A legal challenge against the state’s new voter ID requirement has gotten part of what it asked for. An appeals court did not overturn the law as unconstitutional. But it did say a Memphis library card with a photo is acceptable to vote in Tennessee.
Opponents of the requirement argue getting a state ID isn’t always easy, and could exclude some voters, like college students, minorities and the elderly – hence the lawsuit from two Memphis women.
Attorney Doug Johnston helped argue their case. Johnston says they have to decide quickly whether to appeal to the state Supreme Court, if they hope to undo the law altogether, before Election Day.
“It’s theoretically possible. The longer we go, the less likely it is.”
Johnston says Thursday’s ruling will let libraries in towns across Tennessee issue photo IDs people can use to vote. Meanwhile the author of the law, outgoing House Republican Debra Maggart, says that was not her intent, and calls the court’s ruling “legislating from the bench.”

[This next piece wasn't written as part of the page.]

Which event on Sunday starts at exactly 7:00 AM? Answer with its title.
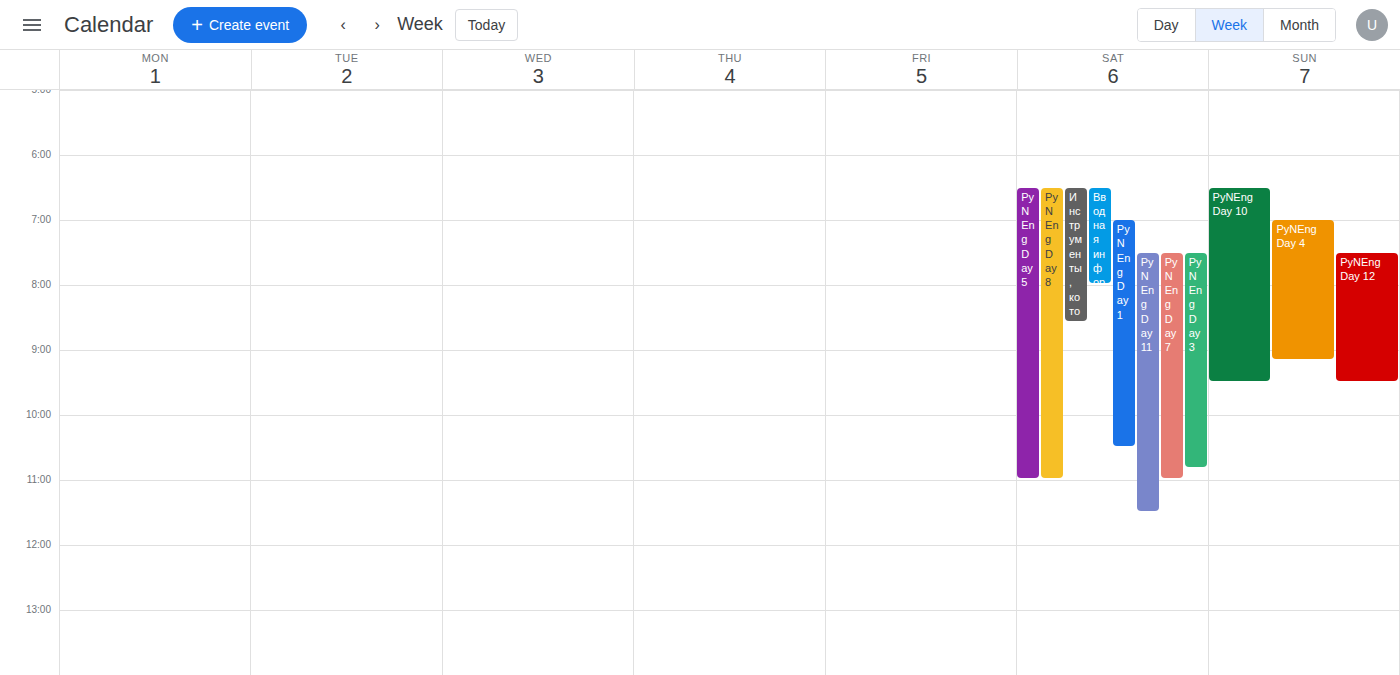
"PyNEng Day 4"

– From the court’s opinion (full PDF here):
The list of photograph identification cards that are deemed acceptable as proof of identity at a polling place includes “a valid identification card issued by a branch, department, agency or entity of this state, any other state, or the United States authorized by law to issue personal identification; provided, that such identification card contains a photograph of the voter.” Tenn. Code Ann. § 2-7-112(c)(2)(A). Memphis argues that its library cards meet this definition. The State argues that the Memphis library is not a “branch, department, agency or entity of this state.”
… Tennessee case law supports finding that the city is “a branch, department, agency or entity of this state.” Tenn. Code Ann. § 2-7-112(c)(2)(A). The Tennessee Supreme Court has observed that, “[i]t is beyond question that a Tennessee municipality is an agency of the state exercising a portion of the sovereign power of the state for the public good.” Collierville v. Fayette Cnty. Election Comm’n, 539 S.W.2d 334, 336 (Tenn. 1976).
We hold that Tenn. Code Ann. § 2-7-112(c)(2)(A) allows the City of Memphis, through its public library, to issue photographic identification library cards that can be used by voters to satisfy the identification requirements of Tenn. Code Ann. § 2-7-112.